Your goal:
Restrict the output to the lines below starting at the one that contains "image of neoplastic" and ending at the one that contains "an IHC image", and restate them word for word, both ends included.

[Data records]
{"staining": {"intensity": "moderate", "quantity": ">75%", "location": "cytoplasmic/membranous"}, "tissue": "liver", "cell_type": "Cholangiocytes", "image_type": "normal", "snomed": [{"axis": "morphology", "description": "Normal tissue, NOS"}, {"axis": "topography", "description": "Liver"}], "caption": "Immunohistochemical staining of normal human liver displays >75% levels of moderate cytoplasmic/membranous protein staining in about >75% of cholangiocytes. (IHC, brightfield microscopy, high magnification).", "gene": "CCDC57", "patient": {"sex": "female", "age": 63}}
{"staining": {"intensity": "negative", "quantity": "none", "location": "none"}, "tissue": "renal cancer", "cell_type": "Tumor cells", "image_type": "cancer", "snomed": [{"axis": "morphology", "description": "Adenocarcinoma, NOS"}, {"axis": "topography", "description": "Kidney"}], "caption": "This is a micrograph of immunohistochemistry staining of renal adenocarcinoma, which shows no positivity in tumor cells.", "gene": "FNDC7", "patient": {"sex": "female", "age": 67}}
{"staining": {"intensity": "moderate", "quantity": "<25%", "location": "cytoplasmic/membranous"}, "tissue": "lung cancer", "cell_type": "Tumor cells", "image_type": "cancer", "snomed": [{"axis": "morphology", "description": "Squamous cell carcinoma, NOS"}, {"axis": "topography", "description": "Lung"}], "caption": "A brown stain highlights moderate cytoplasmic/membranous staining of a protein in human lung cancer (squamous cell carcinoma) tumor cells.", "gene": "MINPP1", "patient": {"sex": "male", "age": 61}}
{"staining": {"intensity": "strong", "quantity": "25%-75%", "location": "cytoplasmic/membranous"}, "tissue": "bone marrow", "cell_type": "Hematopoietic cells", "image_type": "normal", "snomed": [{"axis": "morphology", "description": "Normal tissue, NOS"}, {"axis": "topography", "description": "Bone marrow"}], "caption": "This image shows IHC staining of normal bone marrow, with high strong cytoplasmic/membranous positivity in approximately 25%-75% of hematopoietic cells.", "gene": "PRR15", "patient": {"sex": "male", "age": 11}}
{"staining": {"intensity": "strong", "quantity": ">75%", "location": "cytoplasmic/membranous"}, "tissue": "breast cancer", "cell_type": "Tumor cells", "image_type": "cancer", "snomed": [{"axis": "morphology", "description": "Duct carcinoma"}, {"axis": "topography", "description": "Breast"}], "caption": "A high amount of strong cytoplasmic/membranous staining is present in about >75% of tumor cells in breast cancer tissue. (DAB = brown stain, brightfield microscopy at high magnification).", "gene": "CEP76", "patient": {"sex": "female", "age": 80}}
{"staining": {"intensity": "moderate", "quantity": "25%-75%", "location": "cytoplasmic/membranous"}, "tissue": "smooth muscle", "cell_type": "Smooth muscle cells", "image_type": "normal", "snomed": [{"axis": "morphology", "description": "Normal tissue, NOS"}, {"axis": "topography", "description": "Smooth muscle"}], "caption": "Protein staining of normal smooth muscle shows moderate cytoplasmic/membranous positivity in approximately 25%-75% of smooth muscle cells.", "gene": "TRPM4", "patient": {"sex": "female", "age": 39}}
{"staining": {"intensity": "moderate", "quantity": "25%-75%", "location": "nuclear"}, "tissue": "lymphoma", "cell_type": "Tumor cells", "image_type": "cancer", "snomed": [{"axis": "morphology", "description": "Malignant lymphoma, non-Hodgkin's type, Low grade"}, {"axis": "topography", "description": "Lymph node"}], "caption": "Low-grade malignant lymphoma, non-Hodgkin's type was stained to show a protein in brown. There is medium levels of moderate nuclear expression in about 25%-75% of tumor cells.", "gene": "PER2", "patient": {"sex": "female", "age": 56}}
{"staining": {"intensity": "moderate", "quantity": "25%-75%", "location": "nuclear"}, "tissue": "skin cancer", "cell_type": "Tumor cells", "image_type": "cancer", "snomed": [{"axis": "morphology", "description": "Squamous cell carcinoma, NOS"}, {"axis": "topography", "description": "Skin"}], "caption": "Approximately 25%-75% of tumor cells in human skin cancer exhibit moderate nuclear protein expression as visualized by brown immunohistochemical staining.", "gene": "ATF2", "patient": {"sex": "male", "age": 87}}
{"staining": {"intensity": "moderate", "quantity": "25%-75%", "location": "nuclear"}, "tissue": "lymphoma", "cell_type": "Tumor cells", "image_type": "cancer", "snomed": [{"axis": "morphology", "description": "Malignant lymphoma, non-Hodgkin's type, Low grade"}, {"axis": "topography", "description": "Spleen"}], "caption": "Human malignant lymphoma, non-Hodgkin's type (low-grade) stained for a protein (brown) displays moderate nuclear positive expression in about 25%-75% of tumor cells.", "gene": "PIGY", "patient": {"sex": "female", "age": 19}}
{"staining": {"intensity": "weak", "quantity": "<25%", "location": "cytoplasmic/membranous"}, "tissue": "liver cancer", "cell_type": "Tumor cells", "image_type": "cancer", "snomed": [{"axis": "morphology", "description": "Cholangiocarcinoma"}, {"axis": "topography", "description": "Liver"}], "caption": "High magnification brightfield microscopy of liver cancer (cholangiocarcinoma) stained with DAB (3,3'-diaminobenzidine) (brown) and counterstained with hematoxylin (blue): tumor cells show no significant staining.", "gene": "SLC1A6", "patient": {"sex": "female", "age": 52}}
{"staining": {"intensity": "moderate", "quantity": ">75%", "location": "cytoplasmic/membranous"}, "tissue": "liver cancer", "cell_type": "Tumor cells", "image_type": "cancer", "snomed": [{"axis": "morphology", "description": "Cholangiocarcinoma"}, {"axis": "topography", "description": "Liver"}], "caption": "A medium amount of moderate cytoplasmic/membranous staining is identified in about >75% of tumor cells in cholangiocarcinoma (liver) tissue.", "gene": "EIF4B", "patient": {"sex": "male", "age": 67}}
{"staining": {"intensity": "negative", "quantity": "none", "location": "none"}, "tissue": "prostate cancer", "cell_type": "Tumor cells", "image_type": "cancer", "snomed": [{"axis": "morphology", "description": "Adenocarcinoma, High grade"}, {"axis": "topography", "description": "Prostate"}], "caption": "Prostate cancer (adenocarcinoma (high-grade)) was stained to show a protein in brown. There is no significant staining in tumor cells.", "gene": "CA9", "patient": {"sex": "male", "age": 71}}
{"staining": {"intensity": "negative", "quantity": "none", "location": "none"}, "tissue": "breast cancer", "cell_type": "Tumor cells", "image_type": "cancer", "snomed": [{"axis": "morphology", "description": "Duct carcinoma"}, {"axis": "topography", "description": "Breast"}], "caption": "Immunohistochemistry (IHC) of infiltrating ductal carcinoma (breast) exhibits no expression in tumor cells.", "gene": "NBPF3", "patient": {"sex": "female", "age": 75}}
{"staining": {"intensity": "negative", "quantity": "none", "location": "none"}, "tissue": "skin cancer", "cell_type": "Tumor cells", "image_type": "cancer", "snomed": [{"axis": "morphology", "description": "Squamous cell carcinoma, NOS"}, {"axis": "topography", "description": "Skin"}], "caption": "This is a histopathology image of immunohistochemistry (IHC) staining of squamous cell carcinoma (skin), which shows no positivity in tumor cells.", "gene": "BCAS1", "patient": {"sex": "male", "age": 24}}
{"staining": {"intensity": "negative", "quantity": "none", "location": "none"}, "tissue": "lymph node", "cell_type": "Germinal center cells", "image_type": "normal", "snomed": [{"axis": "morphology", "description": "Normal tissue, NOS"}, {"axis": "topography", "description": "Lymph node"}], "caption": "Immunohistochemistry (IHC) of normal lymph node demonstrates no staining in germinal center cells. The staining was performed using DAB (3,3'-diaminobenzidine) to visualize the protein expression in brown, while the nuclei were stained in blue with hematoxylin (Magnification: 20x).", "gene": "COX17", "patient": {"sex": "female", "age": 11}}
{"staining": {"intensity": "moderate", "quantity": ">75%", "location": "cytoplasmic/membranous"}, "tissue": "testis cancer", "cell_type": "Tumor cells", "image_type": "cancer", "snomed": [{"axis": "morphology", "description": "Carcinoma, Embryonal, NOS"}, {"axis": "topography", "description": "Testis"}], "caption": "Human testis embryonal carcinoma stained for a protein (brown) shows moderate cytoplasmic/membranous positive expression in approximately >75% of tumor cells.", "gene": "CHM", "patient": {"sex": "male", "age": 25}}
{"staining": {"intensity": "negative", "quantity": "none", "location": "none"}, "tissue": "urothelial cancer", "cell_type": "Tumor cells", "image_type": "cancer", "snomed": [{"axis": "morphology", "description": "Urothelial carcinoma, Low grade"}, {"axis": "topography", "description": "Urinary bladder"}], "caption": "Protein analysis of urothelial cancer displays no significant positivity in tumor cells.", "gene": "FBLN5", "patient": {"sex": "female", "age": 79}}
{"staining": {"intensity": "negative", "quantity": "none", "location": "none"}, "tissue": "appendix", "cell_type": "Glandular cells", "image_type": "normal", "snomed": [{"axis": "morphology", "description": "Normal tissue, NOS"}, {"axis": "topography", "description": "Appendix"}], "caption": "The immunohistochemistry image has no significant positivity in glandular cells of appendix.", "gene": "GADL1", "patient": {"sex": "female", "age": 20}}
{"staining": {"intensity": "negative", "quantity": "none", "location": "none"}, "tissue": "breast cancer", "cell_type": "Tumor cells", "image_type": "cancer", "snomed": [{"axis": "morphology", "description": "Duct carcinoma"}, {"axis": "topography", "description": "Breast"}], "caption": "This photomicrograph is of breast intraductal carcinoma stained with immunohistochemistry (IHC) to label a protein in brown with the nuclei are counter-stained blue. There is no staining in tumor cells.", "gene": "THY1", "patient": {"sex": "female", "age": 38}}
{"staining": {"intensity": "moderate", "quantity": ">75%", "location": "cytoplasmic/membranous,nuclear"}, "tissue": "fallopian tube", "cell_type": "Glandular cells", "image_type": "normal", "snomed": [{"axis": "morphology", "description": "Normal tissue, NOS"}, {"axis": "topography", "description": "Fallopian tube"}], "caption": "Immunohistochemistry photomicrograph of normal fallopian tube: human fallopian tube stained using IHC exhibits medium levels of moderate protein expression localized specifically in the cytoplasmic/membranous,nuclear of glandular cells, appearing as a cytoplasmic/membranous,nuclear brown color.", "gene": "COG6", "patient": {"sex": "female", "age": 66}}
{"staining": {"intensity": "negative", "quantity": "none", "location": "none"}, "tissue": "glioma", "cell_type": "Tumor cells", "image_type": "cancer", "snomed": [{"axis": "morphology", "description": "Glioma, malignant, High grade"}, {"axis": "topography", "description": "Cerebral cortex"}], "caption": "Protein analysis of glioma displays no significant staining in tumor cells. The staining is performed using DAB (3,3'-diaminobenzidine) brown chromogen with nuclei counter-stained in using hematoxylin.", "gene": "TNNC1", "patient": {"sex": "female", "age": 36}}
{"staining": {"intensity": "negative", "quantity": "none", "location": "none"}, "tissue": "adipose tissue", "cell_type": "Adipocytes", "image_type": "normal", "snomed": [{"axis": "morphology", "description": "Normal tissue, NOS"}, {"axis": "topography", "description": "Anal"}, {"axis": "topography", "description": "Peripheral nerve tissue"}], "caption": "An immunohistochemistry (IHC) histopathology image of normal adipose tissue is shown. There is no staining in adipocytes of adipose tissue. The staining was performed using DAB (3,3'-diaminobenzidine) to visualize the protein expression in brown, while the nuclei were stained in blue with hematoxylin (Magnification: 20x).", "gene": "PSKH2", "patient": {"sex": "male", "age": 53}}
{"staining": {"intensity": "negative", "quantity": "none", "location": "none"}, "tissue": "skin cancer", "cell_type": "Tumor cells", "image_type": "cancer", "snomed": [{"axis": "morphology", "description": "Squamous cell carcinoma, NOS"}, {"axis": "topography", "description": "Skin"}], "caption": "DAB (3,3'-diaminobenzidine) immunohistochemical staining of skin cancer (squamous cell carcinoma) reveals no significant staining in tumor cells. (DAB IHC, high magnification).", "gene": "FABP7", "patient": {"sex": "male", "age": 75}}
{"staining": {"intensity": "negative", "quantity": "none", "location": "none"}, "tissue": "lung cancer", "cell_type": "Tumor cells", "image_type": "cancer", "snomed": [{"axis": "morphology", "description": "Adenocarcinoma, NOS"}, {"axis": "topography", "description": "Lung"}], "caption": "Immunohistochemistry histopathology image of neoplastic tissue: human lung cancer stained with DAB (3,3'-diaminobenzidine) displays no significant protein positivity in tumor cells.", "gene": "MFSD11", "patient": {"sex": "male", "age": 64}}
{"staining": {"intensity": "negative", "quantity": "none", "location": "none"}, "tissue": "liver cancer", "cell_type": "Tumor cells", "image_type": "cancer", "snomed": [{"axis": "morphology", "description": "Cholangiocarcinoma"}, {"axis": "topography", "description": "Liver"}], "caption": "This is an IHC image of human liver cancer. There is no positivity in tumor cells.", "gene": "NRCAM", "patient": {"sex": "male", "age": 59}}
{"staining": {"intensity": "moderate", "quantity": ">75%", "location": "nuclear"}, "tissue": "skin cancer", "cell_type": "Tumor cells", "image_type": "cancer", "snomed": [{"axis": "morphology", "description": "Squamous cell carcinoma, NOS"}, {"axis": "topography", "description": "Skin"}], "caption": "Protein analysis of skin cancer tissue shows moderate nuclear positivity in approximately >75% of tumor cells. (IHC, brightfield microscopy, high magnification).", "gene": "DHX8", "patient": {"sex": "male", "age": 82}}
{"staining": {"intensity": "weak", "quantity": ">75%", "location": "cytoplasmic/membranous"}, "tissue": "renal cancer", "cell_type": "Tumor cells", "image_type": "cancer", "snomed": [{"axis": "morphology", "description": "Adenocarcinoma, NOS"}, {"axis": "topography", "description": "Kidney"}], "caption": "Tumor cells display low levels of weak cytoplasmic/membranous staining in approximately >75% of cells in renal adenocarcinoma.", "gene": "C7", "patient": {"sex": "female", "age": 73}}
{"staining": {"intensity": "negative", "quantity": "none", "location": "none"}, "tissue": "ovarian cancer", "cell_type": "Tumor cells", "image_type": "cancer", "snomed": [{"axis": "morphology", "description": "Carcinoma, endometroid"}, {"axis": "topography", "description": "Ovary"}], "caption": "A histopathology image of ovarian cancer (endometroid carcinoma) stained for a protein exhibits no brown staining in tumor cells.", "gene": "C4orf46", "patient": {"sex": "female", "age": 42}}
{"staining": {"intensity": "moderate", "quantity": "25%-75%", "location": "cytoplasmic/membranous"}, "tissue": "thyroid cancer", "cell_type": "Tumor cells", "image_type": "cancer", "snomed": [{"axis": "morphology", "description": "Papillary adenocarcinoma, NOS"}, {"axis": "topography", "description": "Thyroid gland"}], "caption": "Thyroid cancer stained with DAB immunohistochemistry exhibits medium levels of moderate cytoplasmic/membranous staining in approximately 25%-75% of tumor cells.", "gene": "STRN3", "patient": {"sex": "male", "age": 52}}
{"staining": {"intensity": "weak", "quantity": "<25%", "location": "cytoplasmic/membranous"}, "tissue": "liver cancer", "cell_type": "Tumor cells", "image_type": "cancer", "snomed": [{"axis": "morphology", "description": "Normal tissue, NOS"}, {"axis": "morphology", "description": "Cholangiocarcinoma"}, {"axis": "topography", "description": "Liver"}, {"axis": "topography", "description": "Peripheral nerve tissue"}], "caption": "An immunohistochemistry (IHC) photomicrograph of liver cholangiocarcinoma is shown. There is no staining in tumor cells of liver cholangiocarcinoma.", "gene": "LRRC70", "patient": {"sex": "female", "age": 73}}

Reply:
{"staining": {"intensity": "negative", "quantity": "none", "location": "none"}, "tissue": "lung cancer", "cell_type": "Tumor cells", "image_type": "cancer", "snomed": [{"axis": "morphology", "description": "Adenocarcinoma, NOS"}, {"axis": "topography", "description": "Lung"}], "caption": "Immunohistochemistry histopathology image of neoplastic tissue: human lung cancer stained with DAB (3,3'-diaminobenzidine) displays no significant protein positivity in tumor cells.", "gene": "MFSD11", "patient": {"sex": "male", "age": 64}}
{"staining": {"intensity": "negative", "quantity": "none", "location": "none"}, "tissue": "liver cancer", "cell_type": "Tumor cells", "image_type": "cancer", "snomed": [{"axis": "morphology", "description": "Cholangiocarcinoma"}, {"axis": "topography", "description": "Liver"}], "caption": "This is an IHC image of human liver cancer. There is no positivity in tumor cells.", "gene": "NRCAM", "patient": {"sex": "male", "age": 59}}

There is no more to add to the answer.